Selçuklu Ziraat Odası Başkanı ve bölgede çiftçilik yapan İsmail Toklu, “Cumhurbaşkanımızın son 10 tane müjdesi vardı. Bunlardan bir tanesi gübre fabrikasıydı. Zaten çiftçimize bir güven ortaya koydu. Hükümetimiz, devletimiz, Cumhurbaşkanımız çiftçimizin arkasında bulunduğu sürece biz üretmek için elimizden gelen her şeyi sarf edeceğiz. Bize güven geldi, daha önce korkuyorduk, ürettiğimiz zaman malımızı kaça satarız, kar edecek miyiz, edemeyecek miyiz diye düşünüyorduk. Sezonda gübremizi alacak mıyız alamayacak mıyız diye düşünüyorduk. Ama şimdi artık gübre fabrikamız da olacak, doğal gazımız da var. Yani enerjimizi ucuza almaya başlayacağız ve bundan dolayı bizde bir güven var. Biz daha çok işimize sarılacağız. Üretmek için elimizden geleni sarf edeceğiz. Biz güvendeyiz diyoruz” ifadelerini kullandı.


“Gübre fiyatlarını da düşüreceğine inanıyorum”
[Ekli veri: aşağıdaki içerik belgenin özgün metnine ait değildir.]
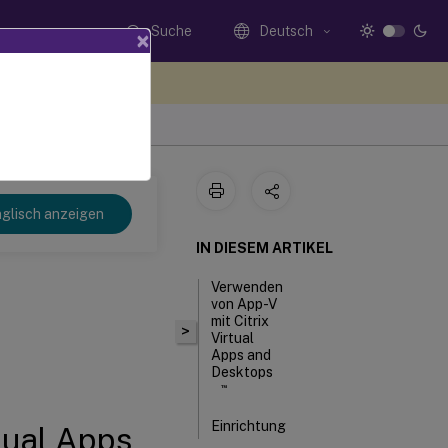
Suche
Deutsch
×
n Sie hier Feedback
glisch anzeigen
IN DIESEM ARTIKEL
Verwenden
von App-V
mit Citrix
>
Virtual
Apps and
Desktops
™
Einrichtung
tual Apps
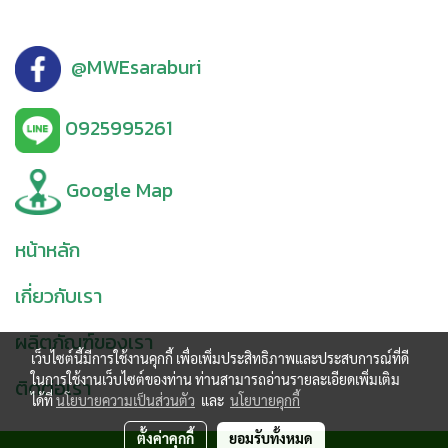
@MWEsaraburi
0925995261
Google Map
หน้าหลัก
เกี่ยวกับเรา
ผลิตภัณฑ์ของเรา
เว็บไซต์นี้มีการใช้งานคุกกี้ เพื่อเพิ่มประสิทธิภาพและประสบการณ์ที่ดี
ในการใช้งานเว็บไซต์ของท่าน ท่านสามารถอ่านรายละเอียดเพิ่มเติม
ติดต่อเรา
ได้ที่
นโยบายความเป็นส่วนตัว
และ
นโยบายคุกกี้
ตั้งค่าคุกกี้
ยอมรับทั้งหมด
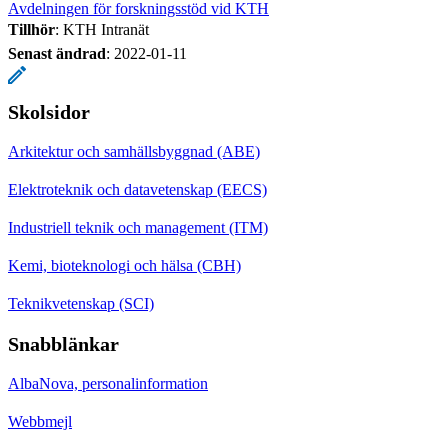
Avdelningen för forskningsstöd vid KTH
Tillhör
: KTH Intranät
Senast ändrad
:
2022-01-11
Skolsidor
Arkitektur och samhällsbyggnad (ABE)
Elektroteknik och datavetenskap (EECS)
Industriell teknik och management (ITM)
Kemi, bioteknologi och hälsa (CBH)
Teknikvetenskap (SCI)
Snabblänkar
AlbaNova, personalinformation
Webbmejl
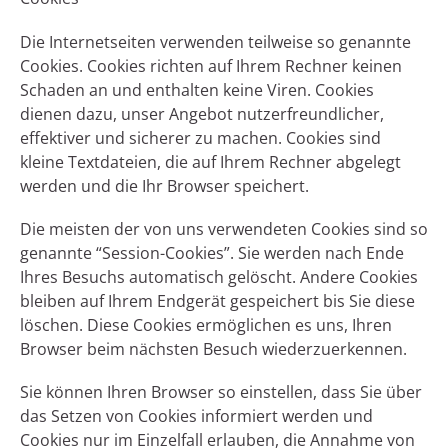
Die Internetseiten verwenden teilweise so genannte
Cookies. Cookies richten auf Ihrem Rechner keinen
Schaden an und enthalten keine Viren. Cookies
dienen dazu, unser Angebot nutzerfreundlicher,
effektiver und sicherer zu machen. Cookies sind
kleine Textdateien, die auf Ihrem Rechner abgelegt
werden und die Ihr Browser speichert.
Die meisten der von uns verwendeten Cookies sind so
genannte “Session-Cookies”. Sie werden nach Ende
Ihres Besuchs automatisch gelöscht. Andere Cookies
bleiben auf Ihrem Endgerät gespeichert bis Sie diese
löschen. Diese Cookies ermöglichen es uns, Ihren
Browser beim nächsten Besuch wiederzuerkennen.
Sie können Ihren Browser so einstellen, dass Sie über
das Setzen von Cookies informiert werden und
Cookies nur im Einzelfall erlauben, die Annahme von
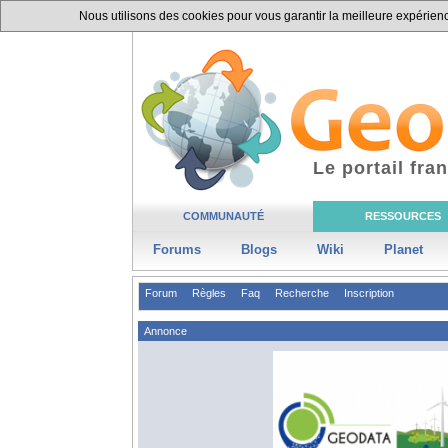
Nous utilisons des cookies pour vous garantir la meilleure expérience
Le portail fr
COMMUNAUTÉ
RESSOURCES
Forums
Blogs
Wiki
Planet
Forum
Règles
Faq
Recherche
Inscription
Annonce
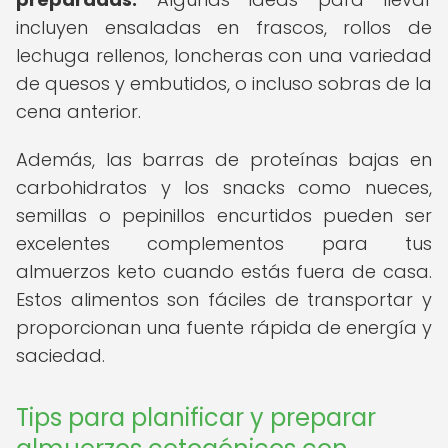
incluyen ensaladas en frascos, rollos de
lechuga rellenos, loncheras con una variedad
de quesos y embutidos, o incluso sobras de la
cena anterior.
Además, las barras de proteínas bajas en
carbohidratos y los snacks como nueces,
semillas o pepinillos encurtidos pueden ser
excelentes complementos para tus
almuerzos keto cuando estás fuera de casa.
Estos alimentos son fáciles de transportar y
proporcionan una fuente rápida de energía y
saciedad.
Tips para planificar y preparar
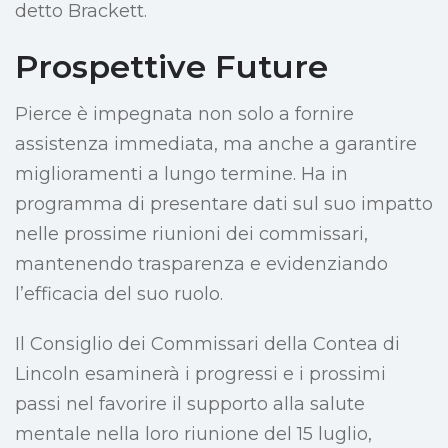
detto Brackett.
Prospettive Future
Pierce è impegnata non solo a fornire
assistenza immediata, ma anche a garantire
miglioramenti a lungo termine. Ha in
programma di presentare dati sul suo impatto
nelle prossime riunioni dei commissari,
mantenendo trasparenza e evidenziando
l’efficacia del suo ruolo.
Il Consiglio dei Commissari della Contea di
Lincoln esaminerà i progressi e i prossimi
passi nel favorire il supporto alla salute
mentale nella loro riunione del 15 luglio,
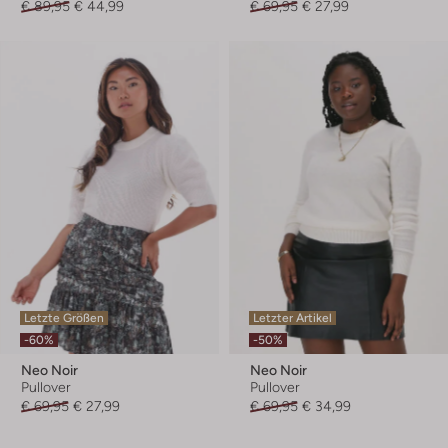
€ 89,95
€ 44,99
€ 69,95
€ 27,99
Letzte Größen
Letzter Artikel
-60%
-50%
Neo Noir
Neo Noir
Pullover
Pullover
€ 69,95
€ 27,99
€ 69,95
€ 34,99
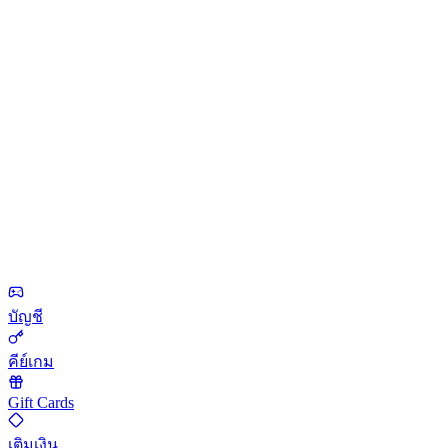
บัญชี
คีย์เกม
Gift Cards
เติมเงิน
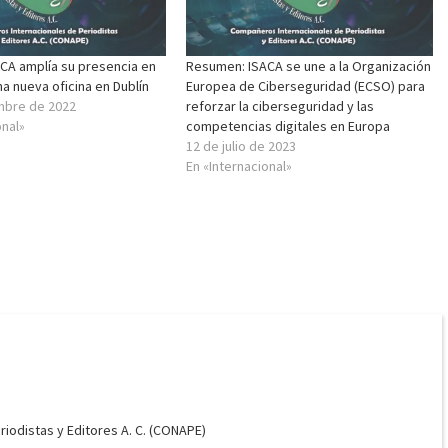
CA amplía su presencia en
Resumen: ISACA se une a la Organización
a nueva oficina en Dublín
Europea de Ciberseguridad (ECSO) para
mbre de 2022
reforzar la ciberseguridad y las
onal»
competencias digitales en Europa
12 de julio de 2023
En «Internacional»
odistas y Editores A. C. (CONAPE)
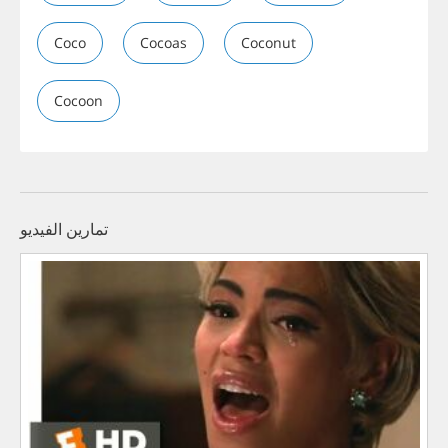
Coco
Cocoas
Coconut
Cocoon
تمارين الفيديو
Selçuklu ilçesinde çiftçilik yapan İlhan Armancı ise, “Bir çiftçi olarak geçen yıl gübre fiyatları çok yükseldiği için kullandığımız gübreleri miktar olarak azalttık. Yani girdi maliyetlerimiz yükseldiği için gücümüz yettiği kadar yapabildik. Bu da haliyle bizim üretimimizi etkiledi. Tabii doğal gazın Türkiye’de çıkması gübreyi kendimiz üretmemiz, bu fiyatları etkileyeceğine inanıyorum. Gübre fiyatlarını da düşüreceğine inanıyorum. Bu ucuz gübre üretime katkı sağlarsa hem Türkiye genelinde hem de üreten çiftçiler açısından çok önemli bir gelişme olacak” dedi.